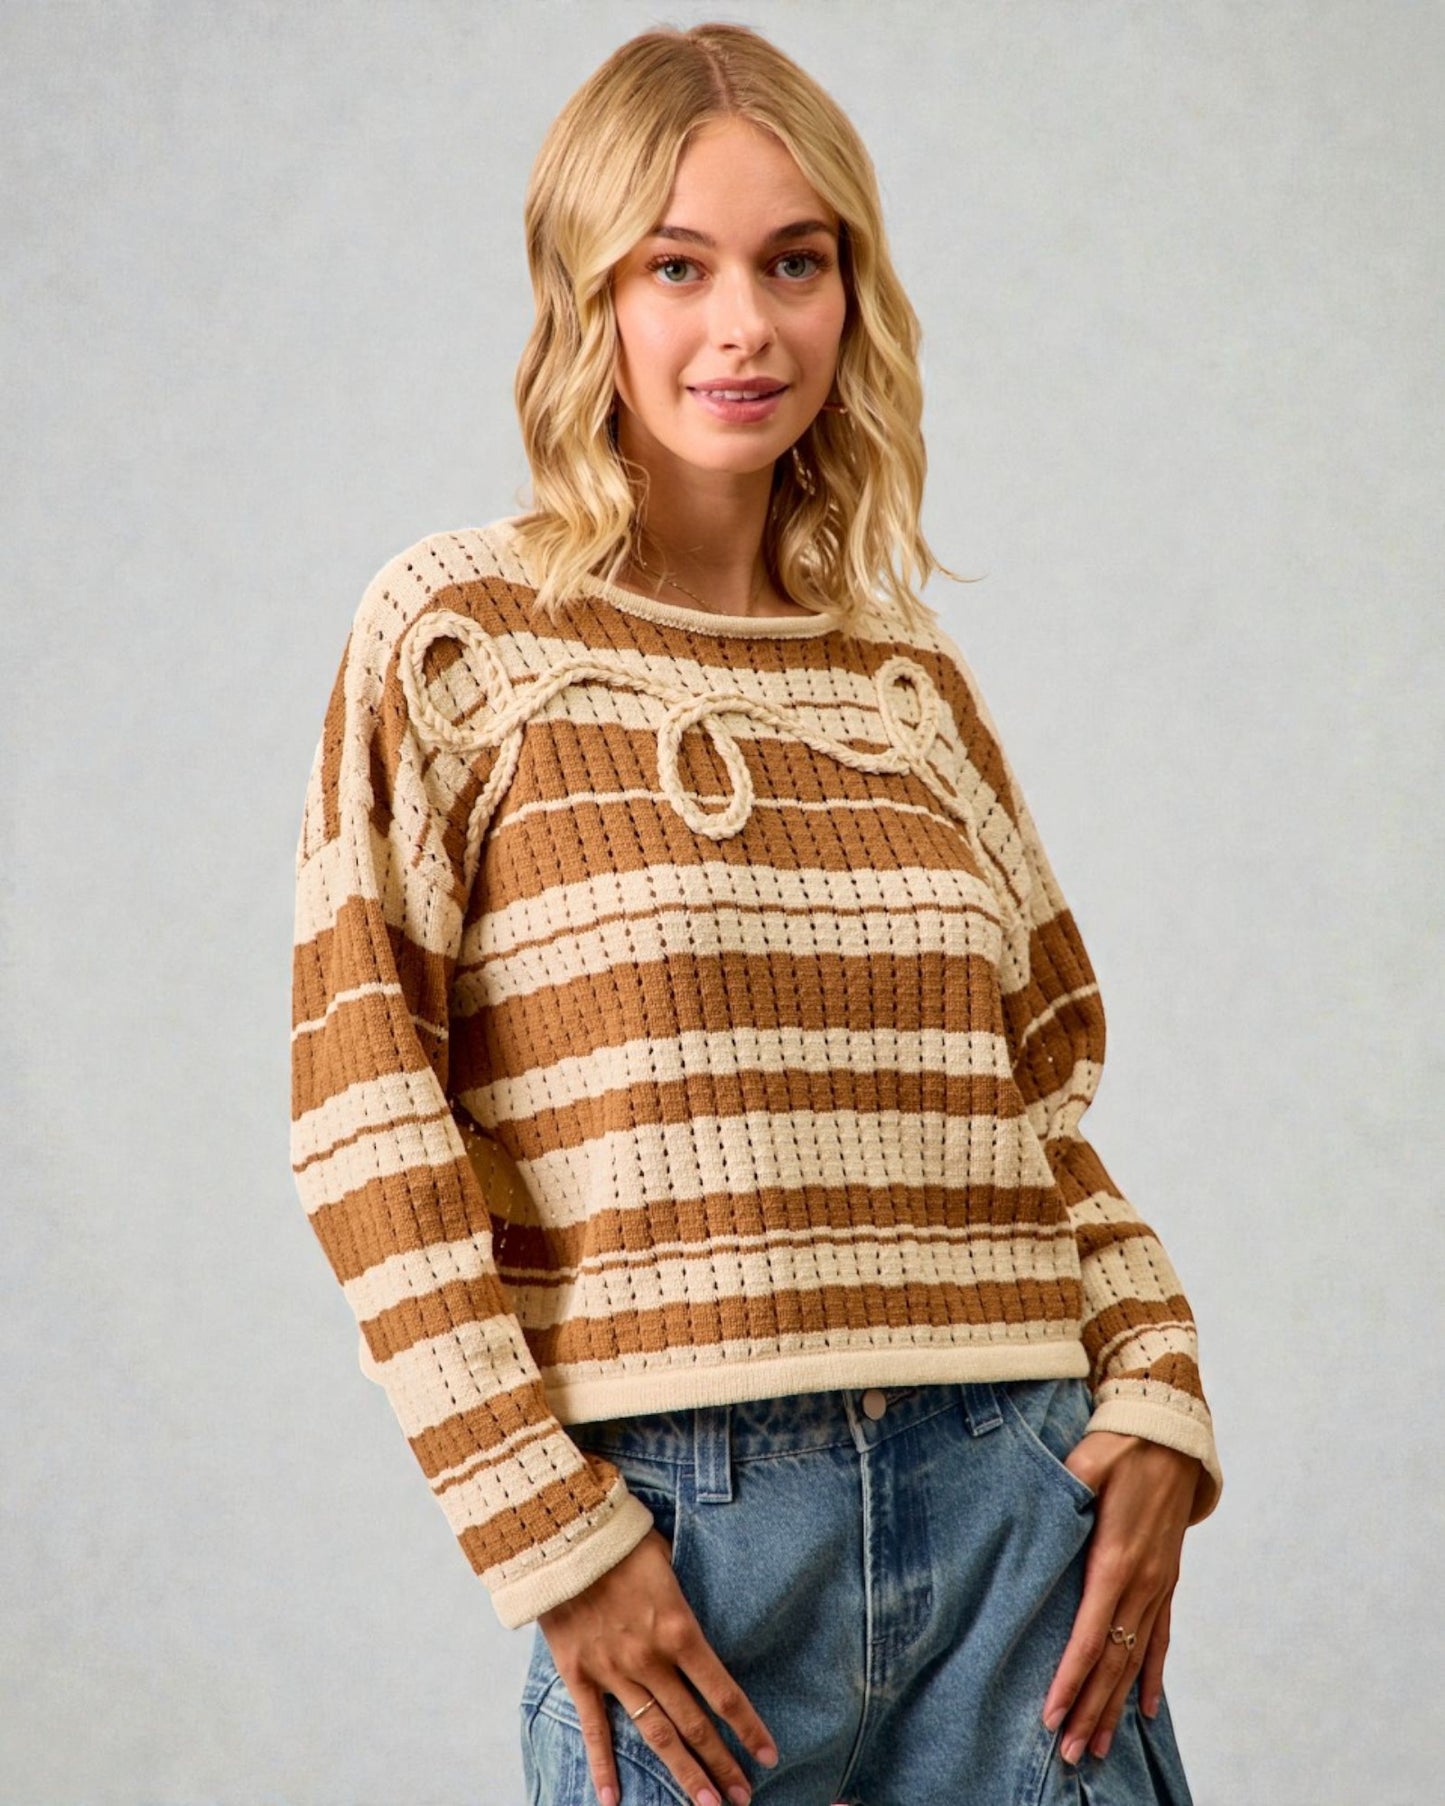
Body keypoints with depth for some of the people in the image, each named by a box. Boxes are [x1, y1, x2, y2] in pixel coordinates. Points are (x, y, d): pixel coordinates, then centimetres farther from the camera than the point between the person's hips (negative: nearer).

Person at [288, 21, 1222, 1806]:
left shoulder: (911, 675, 12)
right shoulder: (458, 637, 0)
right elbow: (361, 1111, -6)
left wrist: (1157, 1404, 2)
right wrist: (546, 1531, -10)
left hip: (1021, 1498, 3)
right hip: (685, 1515, -3)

# [Required action]
Rewrite the lines starting at the one containing "right elbow: (361, 1111, -6)" and ending at the last line of the data, replacing "wrist" with "hand" wherever it occurs and leaving everything else unchanged.

# [Output of the exercise]
right elbow: (361, 1111, -6)
left hand: (1157, 1404, 2)
right hand: (546, 1531, -10)
left hip: (1021, 1498, 3)
right hip: (685, 1515, -3)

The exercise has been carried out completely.